Princess Marie Bonaparte (1882–1962) was the great-great-niece of Napoleon and, through her mother's family, one of the wealthiest women in France. In 1907, at 25, she married Prince George of Greece and Denmark in Athens. The wedding jewels were commissioned from Cartier Paris, a commission the firm valued both for the commercial significance and for the association with a princess bride marrying into European royalty.
The Wedding Tiara
The diamond tiara Cartier made for the occasion drew on both branches of the princess's new identity. The wreath form referenced tiaras worn by Bonaparte women; the olive motif referenced the wreaths worn by Greek brides in antiquity. In a characteristic piece of Cartier ingenuity, the eleven olive-shaped stones were made in emerald but could be exchanged for diamonds, giving the tiara two distinct appearances from a single piece. So proud was the team at 13 rue de la Paix that they held an exhibition before the wedding, with the tiara as its centrepiece.
The tiara was not retired after the wedding. In June 1953, Princess Marie wore it to the coronation of Queen Elizabeth II in Westminster Abbey, almost five decades after it was first shown. The photographs of her at the coronation, alongside her wedding-day portrait from 1907, are included in Prince Dimitri's book Once Upon a Diamond.
A Remarkable Career
The princess's life extended well beyond her role as a royal client. She trained as a psychoanalyst under Sigmund Freud in Vienna, later becoming one of the most prominent figures in the field in France. When the Nazis moved to arrest Freud in 1938, she used her connections and resources to help him escape to London. She wrote extensively on psychology and sexuality, interviewed condemned prisoners to study the causes of violence, and remained intellectually active until the end of her life.
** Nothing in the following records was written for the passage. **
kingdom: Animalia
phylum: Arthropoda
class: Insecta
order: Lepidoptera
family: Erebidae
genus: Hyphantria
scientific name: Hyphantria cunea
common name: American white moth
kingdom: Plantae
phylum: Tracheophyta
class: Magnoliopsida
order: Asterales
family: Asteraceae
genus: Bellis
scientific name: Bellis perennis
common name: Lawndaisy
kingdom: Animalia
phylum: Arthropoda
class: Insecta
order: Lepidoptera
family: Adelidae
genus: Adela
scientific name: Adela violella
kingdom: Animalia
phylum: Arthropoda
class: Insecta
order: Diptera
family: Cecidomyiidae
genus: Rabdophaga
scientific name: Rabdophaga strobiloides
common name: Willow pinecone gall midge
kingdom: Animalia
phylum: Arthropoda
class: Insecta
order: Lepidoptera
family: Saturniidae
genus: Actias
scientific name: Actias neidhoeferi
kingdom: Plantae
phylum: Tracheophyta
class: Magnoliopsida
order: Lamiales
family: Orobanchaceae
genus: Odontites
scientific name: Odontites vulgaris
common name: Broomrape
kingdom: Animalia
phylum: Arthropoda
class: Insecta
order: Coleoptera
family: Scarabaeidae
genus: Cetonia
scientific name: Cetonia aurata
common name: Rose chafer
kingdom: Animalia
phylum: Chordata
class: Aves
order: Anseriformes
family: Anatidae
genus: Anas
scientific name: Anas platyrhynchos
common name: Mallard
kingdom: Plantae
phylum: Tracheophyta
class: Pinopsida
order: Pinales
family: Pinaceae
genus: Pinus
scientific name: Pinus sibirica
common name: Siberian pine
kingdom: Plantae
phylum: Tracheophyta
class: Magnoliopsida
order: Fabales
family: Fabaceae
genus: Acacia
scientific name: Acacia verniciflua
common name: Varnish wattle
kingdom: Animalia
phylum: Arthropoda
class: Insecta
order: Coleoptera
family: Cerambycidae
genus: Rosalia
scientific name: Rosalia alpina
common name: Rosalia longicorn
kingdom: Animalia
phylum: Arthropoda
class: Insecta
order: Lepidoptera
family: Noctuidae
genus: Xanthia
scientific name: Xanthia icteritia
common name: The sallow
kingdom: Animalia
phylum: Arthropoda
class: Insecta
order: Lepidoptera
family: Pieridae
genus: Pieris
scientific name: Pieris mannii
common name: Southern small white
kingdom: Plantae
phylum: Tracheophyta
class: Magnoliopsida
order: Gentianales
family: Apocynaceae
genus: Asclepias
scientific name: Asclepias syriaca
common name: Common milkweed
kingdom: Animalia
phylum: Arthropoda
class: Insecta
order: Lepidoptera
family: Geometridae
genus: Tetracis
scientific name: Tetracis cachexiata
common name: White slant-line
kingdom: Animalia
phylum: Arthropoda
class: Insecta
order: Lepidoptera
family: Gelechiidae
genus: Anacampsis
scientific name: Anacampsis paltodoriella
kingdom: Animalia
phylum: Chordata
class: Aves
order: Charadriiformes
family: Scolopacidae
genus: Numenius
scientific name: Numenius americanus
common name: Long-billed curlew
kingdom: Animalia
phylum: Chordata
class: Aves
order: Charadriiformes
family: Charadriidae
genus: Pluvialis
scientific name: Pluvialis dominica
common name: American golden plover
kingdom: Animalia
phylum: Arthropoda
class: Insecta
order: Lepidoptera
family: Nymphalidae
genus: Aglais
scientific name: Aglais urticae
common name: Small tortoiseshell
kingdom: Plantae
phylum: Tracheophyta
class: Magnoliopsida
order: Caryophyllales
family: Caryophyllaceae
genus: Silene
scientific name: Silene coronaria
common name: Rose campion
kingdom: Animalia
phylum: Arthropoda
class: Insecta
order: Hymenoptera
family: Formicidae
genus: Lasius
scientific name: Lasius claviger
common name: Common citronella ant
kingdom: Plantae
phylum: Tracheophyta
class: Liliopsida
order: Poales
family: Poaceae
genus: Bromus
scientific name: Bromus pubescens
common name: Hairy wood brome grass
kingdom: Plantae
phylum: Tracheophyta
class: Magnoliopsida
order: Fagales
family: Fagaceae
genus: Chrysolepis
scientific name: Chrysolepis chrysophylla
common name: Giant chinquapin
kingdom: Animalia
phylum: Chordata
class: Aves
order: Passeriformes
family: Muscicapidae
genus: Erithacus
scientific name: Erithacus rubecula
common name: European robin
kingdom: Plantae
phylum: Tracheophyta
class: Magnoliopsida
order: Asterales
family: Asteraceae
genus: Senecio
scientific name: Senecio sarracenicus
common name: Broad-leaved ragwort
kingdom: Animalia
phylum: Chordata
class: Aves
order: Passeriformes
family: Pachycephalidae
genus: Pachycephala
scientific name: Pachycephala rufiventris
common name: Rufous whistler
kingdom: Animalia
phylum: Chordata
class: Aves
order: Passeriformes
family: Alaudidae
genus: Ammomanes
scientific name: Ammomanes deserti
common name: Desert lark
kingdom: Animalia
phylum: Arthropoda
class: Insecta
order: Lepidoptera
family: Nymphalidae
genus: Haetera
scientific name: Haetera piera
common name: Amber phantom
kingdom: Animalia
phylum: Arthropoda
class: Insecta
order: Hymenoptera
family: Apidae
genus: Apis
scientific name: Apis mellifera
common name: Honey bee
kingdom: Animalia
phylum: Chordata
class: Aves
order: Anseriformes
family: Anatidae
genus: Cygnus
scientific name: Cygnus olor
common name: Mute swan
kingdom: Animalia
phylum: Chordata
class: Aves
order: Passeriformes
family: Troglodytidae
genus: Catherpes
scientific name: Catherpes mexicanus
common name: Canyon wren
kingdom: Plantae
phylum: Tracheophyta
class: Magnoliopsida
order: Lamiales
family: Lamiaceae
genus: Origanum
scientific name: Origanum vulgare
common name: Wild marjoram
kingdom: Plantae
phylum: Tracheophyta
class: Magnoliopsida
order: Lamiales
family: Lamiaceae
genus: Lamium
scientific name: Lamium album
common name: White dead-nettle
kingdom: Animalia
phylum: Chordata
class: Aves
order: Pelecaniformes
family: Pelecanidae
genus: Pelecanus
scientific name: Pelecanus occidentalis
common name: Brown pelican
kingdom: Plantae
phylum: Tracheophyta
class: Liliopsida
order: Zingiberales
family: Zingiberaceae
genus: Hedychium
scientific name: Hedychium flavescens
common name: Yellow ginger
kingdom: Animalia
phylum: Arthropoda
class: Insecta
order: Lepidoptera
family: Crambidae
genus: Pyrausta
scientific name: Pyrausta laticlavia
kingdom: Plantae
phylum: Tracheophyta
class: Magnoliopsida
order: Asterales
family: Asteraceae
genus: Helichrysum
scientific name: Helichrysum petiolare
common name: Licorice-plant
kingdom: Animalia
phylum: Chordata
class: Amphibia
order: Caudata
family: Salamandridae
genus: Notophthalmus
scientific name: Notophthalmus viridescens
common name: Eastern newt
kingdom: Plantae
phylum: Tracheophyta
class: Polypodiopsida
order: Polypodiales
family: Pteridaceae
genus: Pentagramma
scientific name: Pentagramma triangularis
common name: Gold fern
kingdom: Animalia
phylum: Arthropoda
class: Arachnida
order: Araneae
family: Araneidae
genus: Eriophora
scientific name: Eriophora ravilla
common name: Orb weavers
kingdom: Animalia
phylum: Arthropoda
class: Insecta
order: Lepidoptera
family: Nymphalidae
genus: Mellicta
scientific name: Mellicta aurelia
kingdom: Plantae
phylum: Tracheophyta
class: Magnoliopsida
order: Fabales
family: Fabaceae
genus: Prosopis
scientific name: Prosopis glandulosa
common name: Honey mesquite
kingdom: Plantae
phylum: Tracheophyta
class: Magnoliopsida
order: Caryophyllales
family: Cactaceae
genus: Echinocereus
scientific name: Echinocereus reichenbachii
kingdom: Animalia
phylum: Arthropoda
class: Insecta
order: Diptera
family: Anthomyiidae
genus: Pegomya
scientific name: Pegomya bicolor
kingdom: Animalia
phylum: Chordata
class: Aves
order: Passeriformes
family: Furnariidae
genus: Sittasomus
Within the family she was known as Aunt Mimi.
Her story connects Cartier Paris to the Romanov-descended circles of European royalty that were among the firm's most significant clients in the decade before the First World War, a period in which the kokoshnik and Russian-inflected wreath forms became central to the Cartier vocabulary for royal commissions.
Sources
- Francesca Cartier Brickell, The Cartiers (Ballantine Books, 2019), ch. 2 (“Louis, 1898–1919”)
- Hans Nadelhoffer, Cartier: Jewelers Extraordinary (Thames and Hudson, 1984; revised 2007), pp. 51, 52 et al.